アメリカのケーブルテレビ用に製作された”マスターズ・オブ・ホラー”シリーズの第2シーズンの一編だが、日本では劇場公開されたもの。あまり芳しい評判は聞かなかったが、案外良い出来で、昔懐かしい、愉しい怪談映画になっている。原作通りとはいえ、タイトルがダメで、「怪談呪いの航海」とか「怪談海霊の呪い」などとしてくれると、非常にしっくりくる。土曜ワイド劇場で円谷プロが作っていた単発怪奇ドラマを、怪奇映画としてレベルアップしたという感じだ。怪談映画には欠かせない悪役を石橋凌が粘着質に演じているのも素晴らしい。この残忍そうな男の恐怖を描くのかと見せておいて、東京湾上で超常現象が起こり始めるあたりから、もう眼は釘づけだ。

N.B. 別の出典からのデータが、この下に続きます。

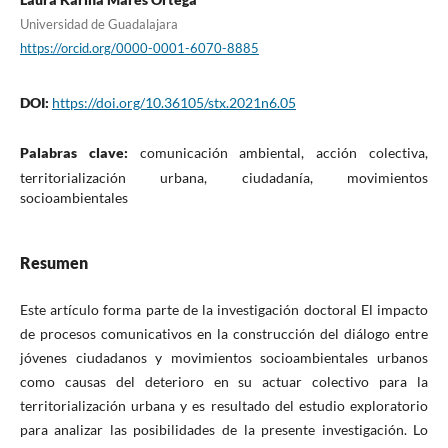
Universidad de Guadalajara
https://orcid.org/0000-0001-6070-8885
DOI:
https://doi.org/10.36105/stx.2021n6.05
Palabras clave:
comunicación ambiental, acción colectiva,
territorialización urbana, ciudadanía, movimientos
socioambientales
Resumen
Este artículo forma parte de la investigación doctoral El impacto
de procesos comunicativos en la construcción del diálogo entre
jóvenes ciudadanos y movimientos socioambientales urbanos
como causas del deterioro en su actuar colectivo para la
territorialización urbana y es resultado del estudio exploratorio
para analizar las posibilidades de la presente investigación. Lo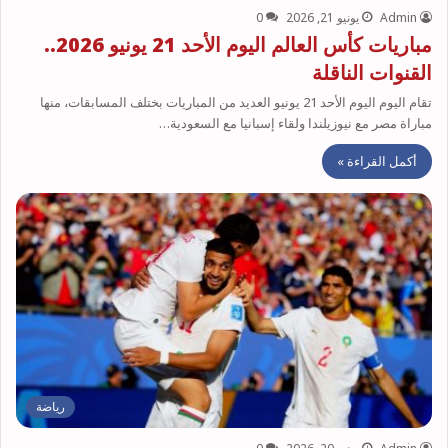
Admin
يونيو 21, 2026
0
مباريات كأس العالم اليوم الأحد 21 يونيو 2026..
القنوات الناقلة
تقام اليوم اليوم الأحد 21 يونيو العديد من المباريات بختلف المسابقات، منها
مباراة مصر مع نيوزيلندا ولقاء إسبانيا مع السعودية…
أكمل القراءة »
رياضة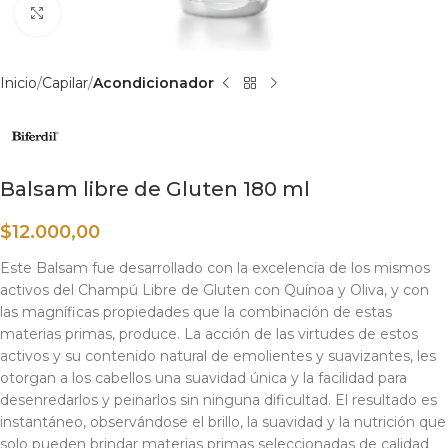
Haga clic para ampliar
Inicio
Capilar
Acondicionador
Balsam libre de Gluten 180 ml
$
12.000,00
Este Balsam fue desarrollado con la excelencia de los mismos
activos del Champú Libre de Gluten con Quínoa y Oliva, y con
las magníficas propiedades que la combinación de estas
materias primas, produce. La acción de las virtudes de estos
activos y su contenido natural de emolientes y suavizantes, les
otorgan a los cabellos una suavidad única y la facilidad para
desenredarlos y peinarlos sin ninguna dificultad. El resultado es
instantáneo, observándose el brillo, la suavidad y la nutrición que
solo pueden brindar materias primas seleccionadas de calidad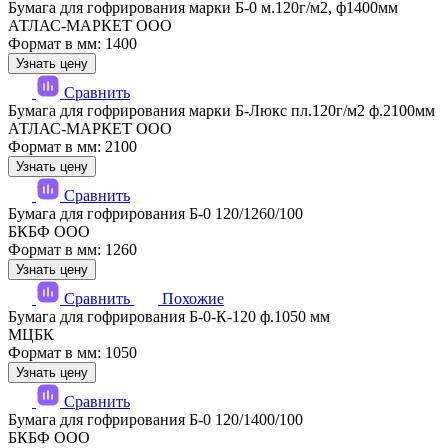
Бумага для гофрирования марки Б-0 м.120г/м2, ф1400мм
АТЛАС-МАРКЕТ ООО
Формат в мм: 1400
Узнать цену
Сравнить
Бумага для гофрирования марки Б-Люкс пл.120г/м2 ф.2100мм
АТЛАС-МАРКЕТ ООО
Формат в мм: 2100
Узнать цену
Сравнить
Бумага для гофрирования Б-0 120/1260/100
БКБФ ООО
Формат в мм: 1260
Узнать цену
Сравнить
Похожие
Бумага для гофрирования Б-0-К-120 ф.1050 мм
МЦБК
Формат в мм: 1050
Узнать цену
Сравнить
Бумага для гофрирования Б-0 120/1400/100
БКБФ ООО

■物語は極めて王道の怪談映画で、東京湾の夜の海に漂うクルーザー内で、3人の男女が繰り広げる愛憎劇が、次第に怪談映画になってゆくところが、ゾクゾクする見どころ。海からやってきた魔物によって石橋凌が遂げる奇怪な変貌も素敵だし、いよいよ満を持して登場する海の亡霊の描出も、元祖Jホラーの開祖だけあって、照明効果とデジタル合成を駆使した巧みな工夫で、海中にたゆたう藻のようなイメージを醸し出して、新鮮味がある。視覚効果はライトハウスが担当し、かなりの数の合成カットを仕上げている。夜の東京湾に浮かぶ緑の亡霊というイメージも、まさに「怪奇大作戦」、あるいは「美女と液体人間」のラストのようでもある。

■漆黒の闇の中に浮かぶクルーザーという映像表現としては難しいテーマなので、十分に描き切れていないところもあるし、主人公の弟の登場も、二度繰り返してはダメだろうと思うが、醜悪な海の亡霊を叩きのめそうとしたら、実は木村佳乃で、という怪談映画のお約束シーンも、非常に上手い編集で見応えがある。その他の山本迪夫風のショックシーンもことごとく成功しており、実に楽しい。特殊メイクも原口智生が監修して、怪談映画には欠かせないスタッフを集めている。